CQ TODAY ONLINE NEWS
June 15, 2009 – 12:24 a.m.
Will Book Get Howard Dean Into National Health Debate?
By David Nather, CQ Staff
In four years, Howard Dean went from high-decibel presidential candidate — and mobilizer of mostly young, liberal voters — to low-key, nuts-and-bolts chairman of the Democratic National Committee, telling his party to broaden its appeal by talking to the red states again.
Now, he has no official platform in politics or government.
So the former Vermont governor is trying to return to his role as a mobilizer of mostly young, liberal voters — and anyone else who will listen — with a book on health care that stresses the importance of including a government-run health plan in the package Congress is starting to consider.
The proposal, typically called the public plan option, is one of the most controversial elements of this summer’s blossoming health care debate, and it is being rejected by Republicans and some centrist Democrats. But in the book, “Howard Dean’s Prescription for Real Healthcare Reform,” Dean says President Obama and congressional Democrats shouldn’t compromise the public option away just for the sake of bipartisanship. Without it, he says, the private health insurance system will have no incentive to reduce costs and eliminate the gaps in patients’ coverage.
The point of making the case for the public option, Dean says, is “to let the American people know that they should have a choice, and the choice should be up to them, not the government and not the insurance companies.”

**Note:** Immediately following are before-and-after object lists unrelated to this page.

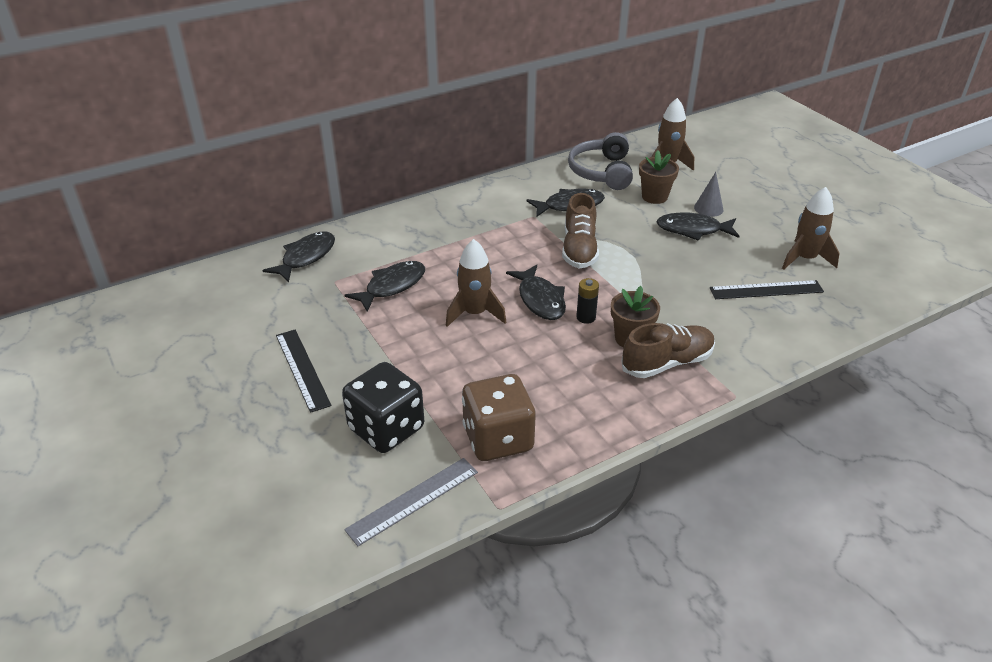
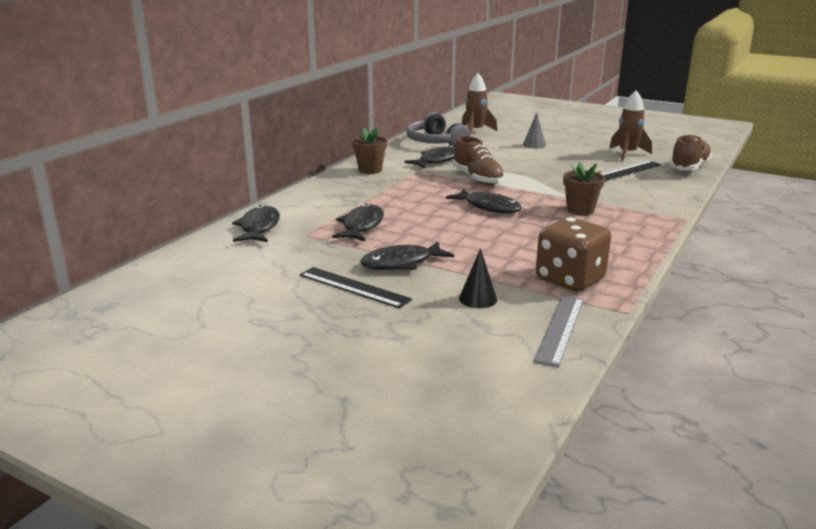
camera: 30 degrees left, 15 degrees down
(386, 429) = (478, 298): black dice -> black cone
(475, 313) = (451, 224): brown rocket -> none
(586, 317) = (534, 208): black battery -> none
(654, 197) = (490, 146): brown flower pot -> brown flower pot (370, 170)
(667, 363) = (621, 215): brown shoe -> brown shoe (689, 167)
(693, 230) = (540, 155): black fish -> black fish (401, 263)

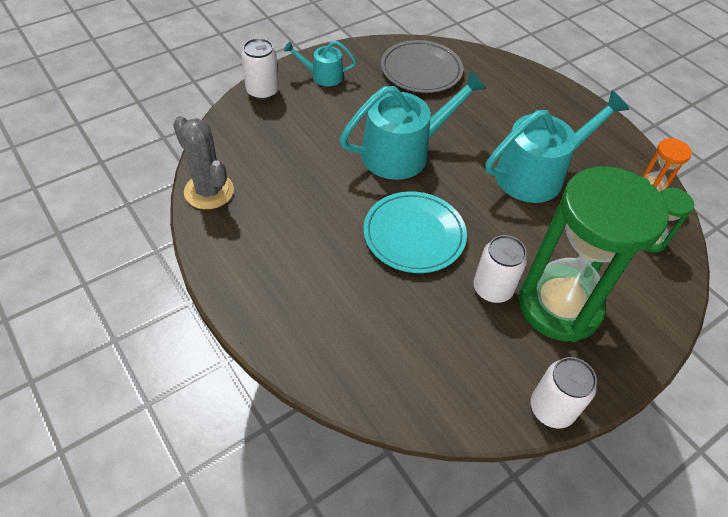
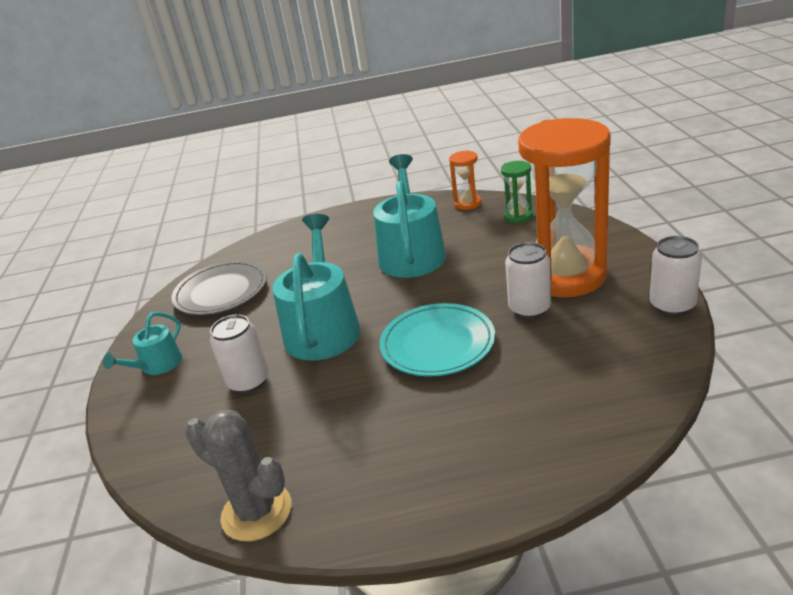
camera: 55 degrees left, 20 degrees down
(209, 191) = (256, 512): grey cactus -> grey cactus turned 45 degrees clockwise
(262, 91) = (130, 424): white can -> white can (248, 381)
(559, 306) = (565, 276): green hourglass -> orange hourglass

The book highlights the role Dean — a physician who had a family practice with his wife, Judith Steinberg, before entering politics — is trying to carve for himself since his term as DNC chairman ended in January. His “50-state project,” which set up party operations in heavily Republican states to make sure no state got written off, helped revitalize the Democrats’ fortunes. But he had fought with then-Rep. Rahm Emanuel , now Obama’s chief of staff, over strategy and is now out of power; he had hoped to become Obama’s Health and Human Services secretary, but was passed over.
Dean consequently is free to promote liberal priorities without being forced to hold his tongue. When Christopher J. Dodd of Connecticut, another former DNC chief who’s one of the Senate’s leading health care negotiators, signaled a willingness last week to consider alternatives to the public option, Dean maintained just a sliver of the diplomacy he used to exercise as party chairman. “I think Sen. Dodd is doing the best he can under the circumstances,” Dean said, but “at the end of the day, bipartisanship doesn’t do us any good if we end up with a crummy bill.”
In substance, Dean’s ideas for a health care overhaul don’t differ much from Obama’s. His main twist is to suggest simply giving medical care to all Americans younger than 30 and subsidizing insurance for older adults who can’t afford it — a way of bypassing Obama’s doubts about whether it’s fair to require all Americans to buy medical coverage.
The real question, though, is whether Dean’s views will make a difference. Some liberal leaders are cheering him on, but those who have to answer to a broader spectrum of interests are lukewarm. “We need everybody,” says Ralph Neas, chief executive officer of the National Coalition on Health Care, which includes labor unions, business organizations, consumer groups and retirement funds. “That’s not to say everybody will agree with every position he takes. But his expertise, his experience and his commitment will be respected by everybody.”
Still, others say Dean’s return to health care policy brings his political career full circle, since he was always more interested in public policy than in political management. “I think public policy is his real love,” says Harold Ickes, who was a Clinton White House aide and a senior adviser to Hillary Rodham Clinton ’s presidential campaign. “Doing what he’s doing right now puts him right in the middle of a national debate, and he has something to add to that debate. And he has a following that can be mobilized.”
Dean notes, “The reason I got involved in politics in the first place was to make sure we have universal health care.” And he’s not just aiming his book at young progressives, he says: “I see myself as speaking to a broader audience. Anyone who’s interested in health care, I want to talk to them.” Now, he’ll have to hope there’s a broader audience that wants to listen.




Comments
Your initial premise that Dean was a "mobilizer of mostly young, liberal voters" is fatally flawed. Please feel free to cite even one legitimate survey that supports this common but false meme. I was 48 in 2004, a local and statewide grassroots leader and working with leaders nationwide during the Dean campaign and later with Democracy for America. Deaniacs were and continue to be a diverse lot, young, middle age and old, traditional liberals, libertarian progressives and GOP refugees. Attempts to paint Dean as somehow marginal or ineffective based on such falsehoods are both dishonest and wrong. Similarly, calling Dean liberal flies in the face of his demonstrably centrist record as a fiscal conservative with a 100% rating from the NRA as governor. Liberal may fit your theme, but it doesn't fit Governor Dean. He is immensely practical, much like President Obama; he just understands much more clearly than most the myriad inefficiencies and inequalities of our current health system and the immense damage it is doing to the rest of the economy.
Howard Dean brought the Dems back from relative obscurity and now he is being treated like he has Swine Flue. This Docton needs to be in charge of the Health Care debate, not some sidebar on talk shows. It is no wonder the Prez has lost his mojo on Health Care.